[QUOTE=l_belev;1260073]If issuing scalar instruction means 7/8 of the hardware resource is wasted then issuing vec4 instruction means 4/8 (50%) of the resources is wasted. But 4 is the biggest vector size available in glsl (and i don’t suppose their compiler is super-humanly smart as to be able to convert any and all 4-or-less vectored code to 8-vectored) so at all times at least 50% of the hardware resources is wasted? Unless the intel engineers are complete and utter idiots (which obviously is not true), what you state is simply impossible. You should have got something wrong
Please pay attention and DONT mix these two notions: 1) inter-work-item-SIMD and 2) intra-work-item-SIMD. All modern GPUs are the first but NOT the second! Being the first doesn’t mean they are not scalar from the POV of a single work item, but being the second means they are not scalar. My argument is that the assumption that no modern GPUs have the property 2), is good enough. If this assumption can really be made then we can have scalar-only binary code standard, which would greatly help the compilers.
I am pretty sure that i read in some of intel pdfs that their GPU execution units can be configured to work either as scalar or as vectored and their driver uses the scalar mode for fragment shaders but vectored mode for vertex shaders.
As for amd and nvidia, i am 100% sure their architectures are scalar all the way, and this has been so for a long time now. Of course I mean scalar from the POV of single work item, which is what concerns us here.
[/QUOTE]
You are missing my point. Lets just first operate on the hardware, pure hardware first and then state how it is used in implementing an API. Here goes. Intel is a SIMD8 beast. It has a really flexible way to address registers, but at the end of the day the ALU is a SIMD8 thing at the ISA level. There are ways to send instructions to do operations on more than 8 things with one instruction, coming from the flexible addressing system it has.

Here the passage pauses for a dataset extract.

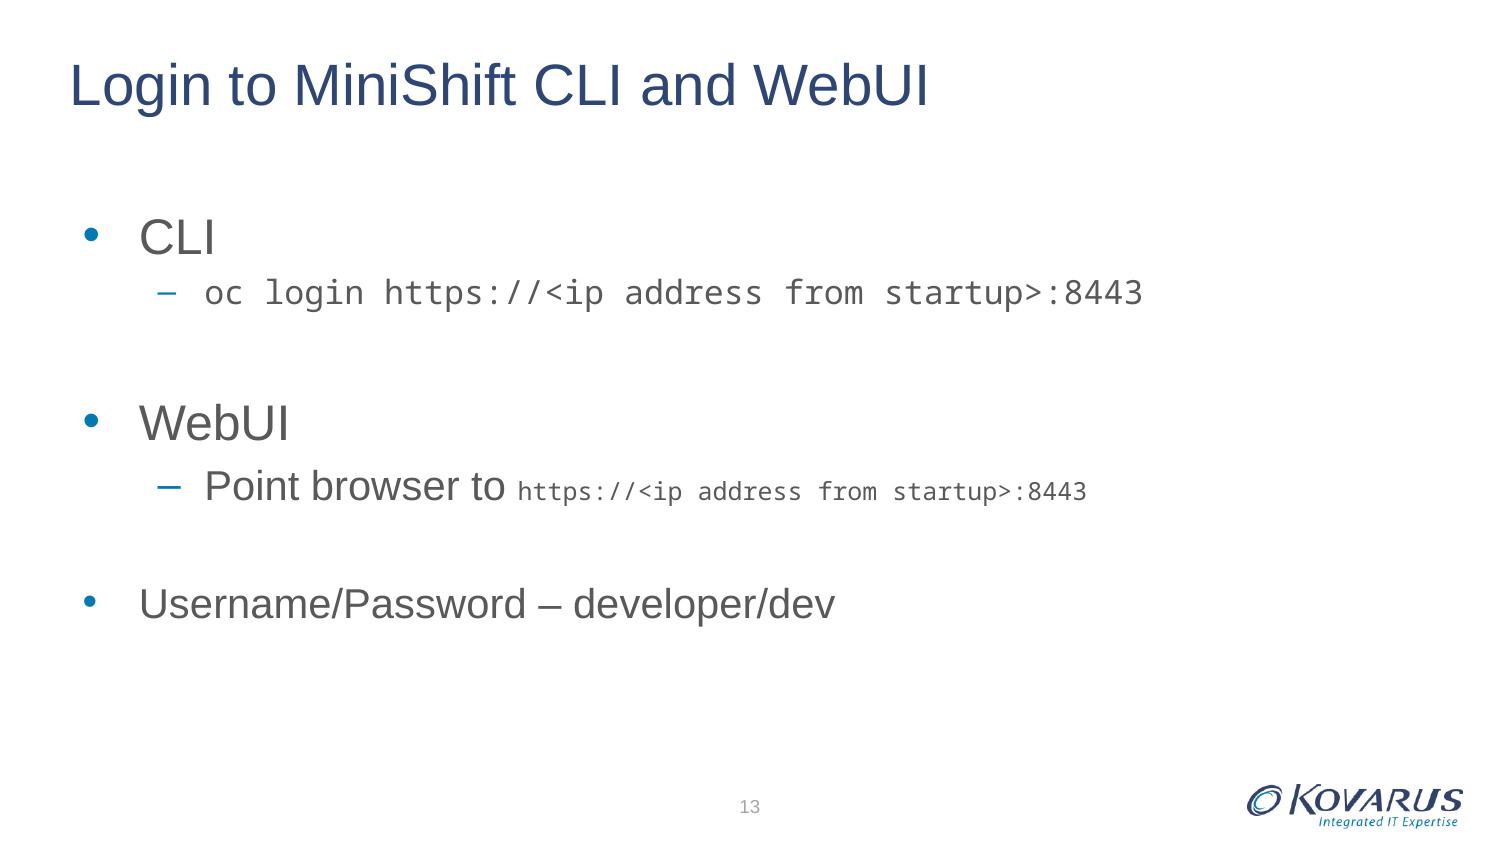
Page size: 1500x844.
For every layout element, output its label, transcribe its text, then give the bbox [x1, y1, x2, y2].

picture [1247, 784, 1463, 829]
list CLI oc login https://<ip address from startup>:8443 WebUI Point browser to https://<ip address from startup>:8443 Username/Password – developer/dev [75, 196, 1425, 754]
title Login to MiniShift CLI and WebUI [62, 56, 1413, 125]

Now, how that is used for implementation of graphics. For Gen7 and before, one vertex/geometry ISA invocation can do -2- vertices at a time. So if the GL implementation can vectorize everything to full used vec4 operations, then one gets 100% ALU utilization. For fragment shading, there are several modes: SIMD8, SIMD16 and SIMD32 which means that 8, 16, or 32 fragments are processed per fragment ISA invocation. The punchline is that the GL implementation does not need to vectorize for fragment shading at all. As a side note, the registers in Intel Gen are 8-floats per register and there are 128 registers.
Don’t take my word for it, open up within Mesa, the i965 open source driver implementation from Intel at src/mesa/drivers/dri/i965/ and see for yourself. For a -user- of Intel hardware this means that functionally, fragment shader is scalar based and vertex shading is vec4 based (for Gen7 and before).

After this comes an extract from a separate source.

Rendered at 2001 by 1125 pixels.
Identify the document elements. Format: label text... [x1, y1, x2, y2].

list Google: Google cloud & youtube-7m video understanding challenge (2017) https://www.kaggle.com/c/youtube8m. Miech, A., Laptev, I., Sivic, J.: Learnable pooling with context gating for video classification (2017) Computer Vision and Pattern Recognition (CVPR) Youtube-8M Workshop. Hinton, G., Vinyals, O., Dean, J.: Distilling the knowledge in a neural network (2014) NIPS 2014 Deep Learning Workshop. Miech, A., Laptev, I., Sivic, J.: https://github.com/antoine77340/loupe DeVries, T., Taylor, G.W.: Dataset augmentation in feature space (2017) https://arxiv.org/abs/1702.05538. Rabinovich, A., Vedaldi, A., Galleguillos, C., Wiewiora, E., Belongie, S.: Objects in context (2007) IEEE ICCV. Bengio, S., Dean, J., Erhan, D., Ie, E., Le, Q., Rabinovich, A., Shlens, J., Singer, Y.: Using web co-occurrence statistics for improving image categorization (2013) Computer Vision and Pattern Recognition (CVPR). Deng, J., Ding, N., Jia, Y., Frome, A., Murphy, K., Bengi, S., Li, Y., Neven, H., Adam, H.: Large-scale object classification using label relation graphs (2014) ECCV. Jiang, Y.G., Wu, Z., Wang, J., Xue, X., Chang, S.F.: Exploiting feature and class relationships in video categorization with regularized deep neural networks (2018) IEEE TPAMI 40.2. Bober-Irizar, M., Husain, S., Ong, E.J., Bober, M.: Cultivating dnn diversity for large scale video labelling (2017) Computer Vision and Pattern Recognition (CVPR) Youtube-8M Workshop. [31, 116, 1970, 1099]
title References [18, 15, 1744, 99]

Talking about “work items” and such is really talking about the software API, not what the hardware actually is.
I agree with you, once the API makes it scalar looking it does not matter (mostly) to a software developer. However, for Gen7 before on Intel, a scalar based IR for vertex and geometry shaders will mean something has to vectorize it back to vec4 operations which is not pleasant work. This is my point. There is hardware out there that a scalar based IR is not all cupcakes and cookies, alteast that hardware is older.
Worse, once we get to fp16, even the fragment shader will want to be vec2 vectorized atleast. So a purely scalar based IR is not going to be ideal for when fp16 support is wanted. The reason one want fp16 is that one can get twice as many ops compared to fp32 per clock.

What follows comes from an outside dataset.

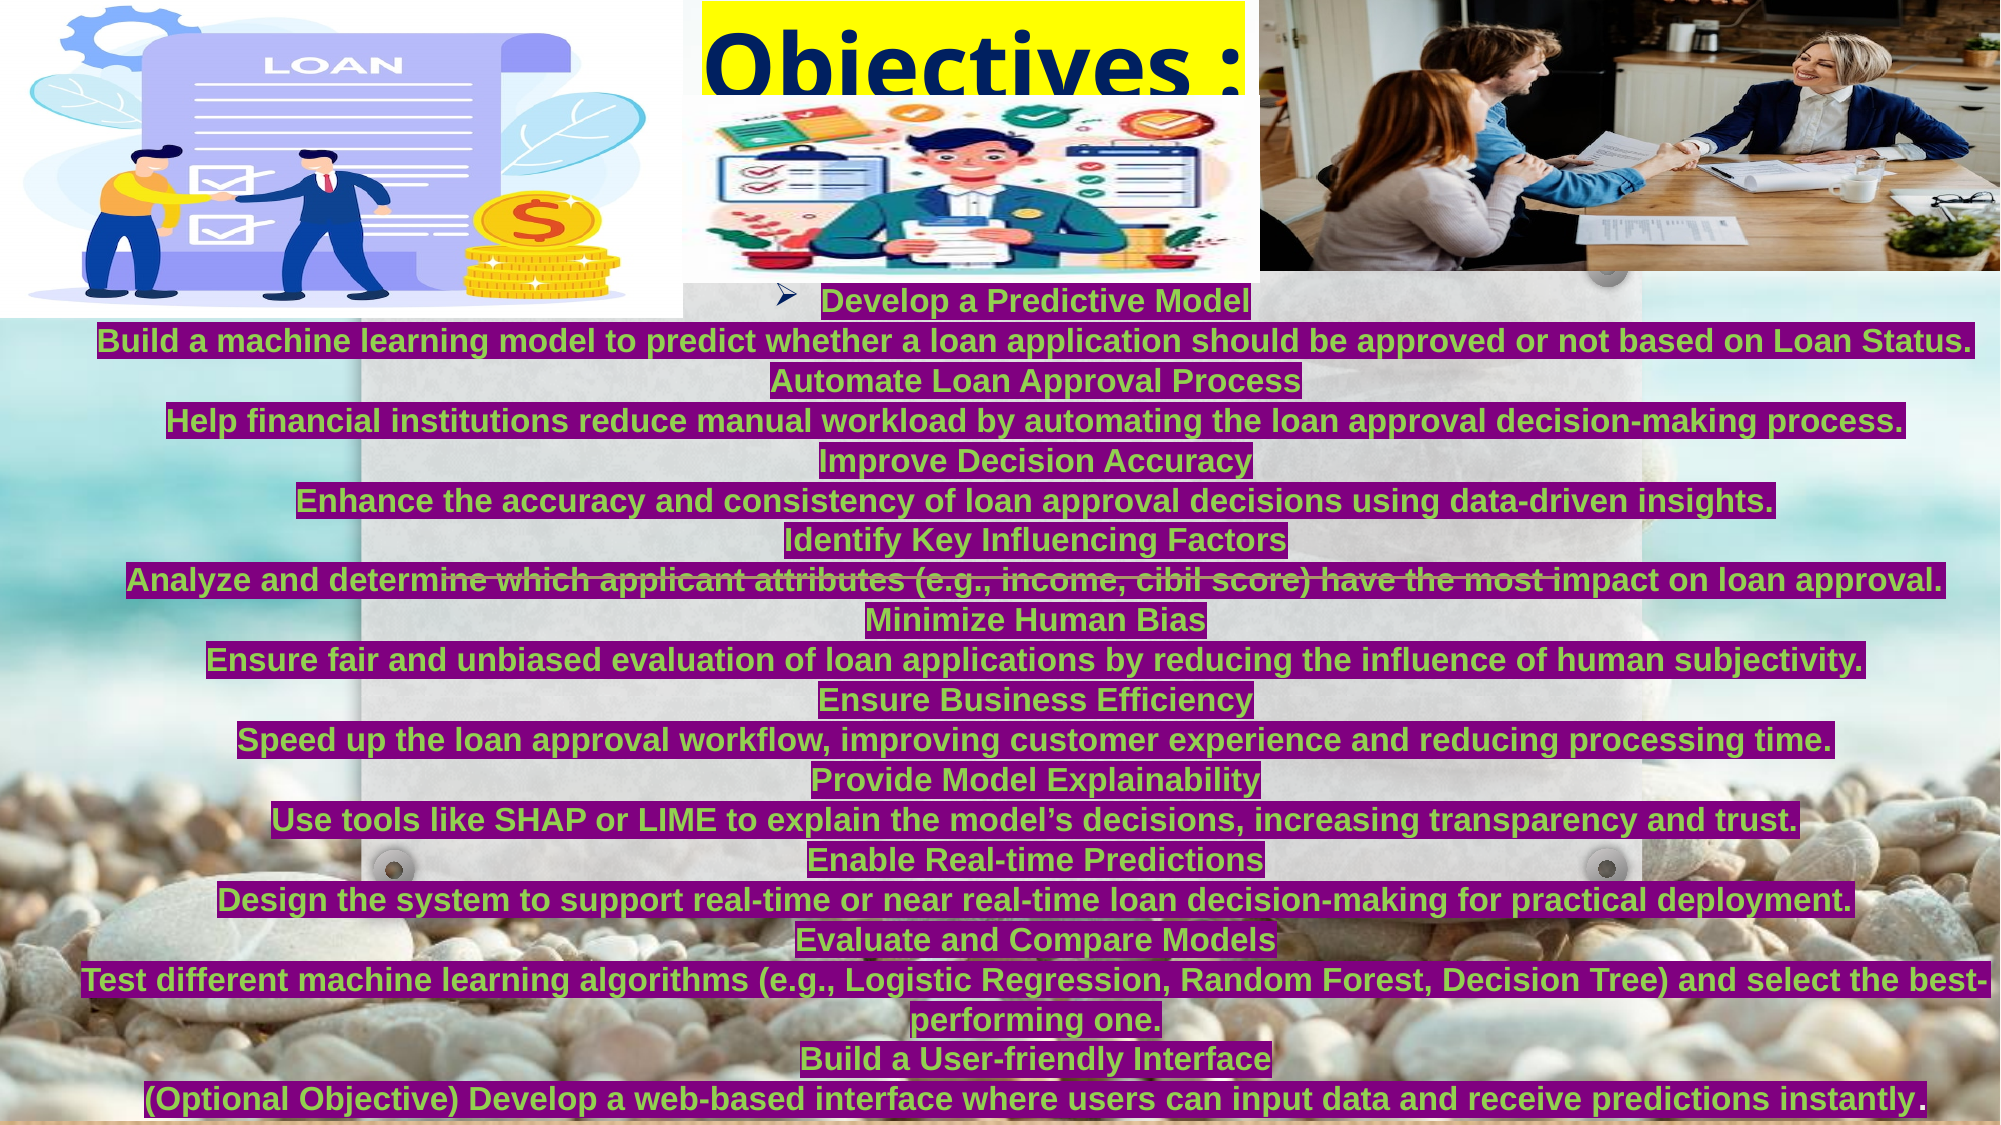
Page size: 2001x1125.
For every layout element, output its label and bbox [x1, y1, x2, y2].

title [0, 1121, 2000, 1125]
text_box [361, 271, 1643, 905]
picture [0, 0, 2001, 1125]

For nvidia and amd i can confirm this by actual performance tests: I have written some converter from microsoft’s binary shader code for dx9/dx8 (that code is unbelievable disgusting mess beyond words, full of exceptions, exceptions from the exceptions, nasty patches and hacks and so forth) to glsl and i implemented the converter in 2 variants, one that preserves the vectored operations and another that converts vectored to scalar. On both nvidia and amd both perform equally. There is no detectable slowdown for the scalar code. Haven’t tested on intel though because currently their opengl drivers are too buggy to run the application in question.
For NVIDIA, they have this SIMT thing, which means they are very, very scalar happy. Also, that test does NOT prove anything. Indeed, since the scalarization is machine generated and code is not optimized out, then a half-decent vectorizer could re-vectorize the code. Though, for NVIDIA I know they don’t. For AMD I suspect they do not need to vectorize; though AMD is the one that contributed lots of vectorization magicks to LLVM project.
Again, Intel for Gen7 try to keep your vertex shaders vec4-y to keep ALU utilization higher. However, the vast majority of applications are not geometry limited, so even if the ALU utilization for vertex shading is at 25%, it won’t matter. Indeed, most of the time Intel Gen is not even limited by float operations at all, it is limited by bandwidth. To get an idea of why: Intel Gen uses same memory as system RAM, so that is DDR3 with bandwidth around 20-30GB/s (higher numbers for newer hardware) and shared with the CPU. In comparison a dedicated video card, even a midrange one, using GDDR5 gets 200-300 GB/s.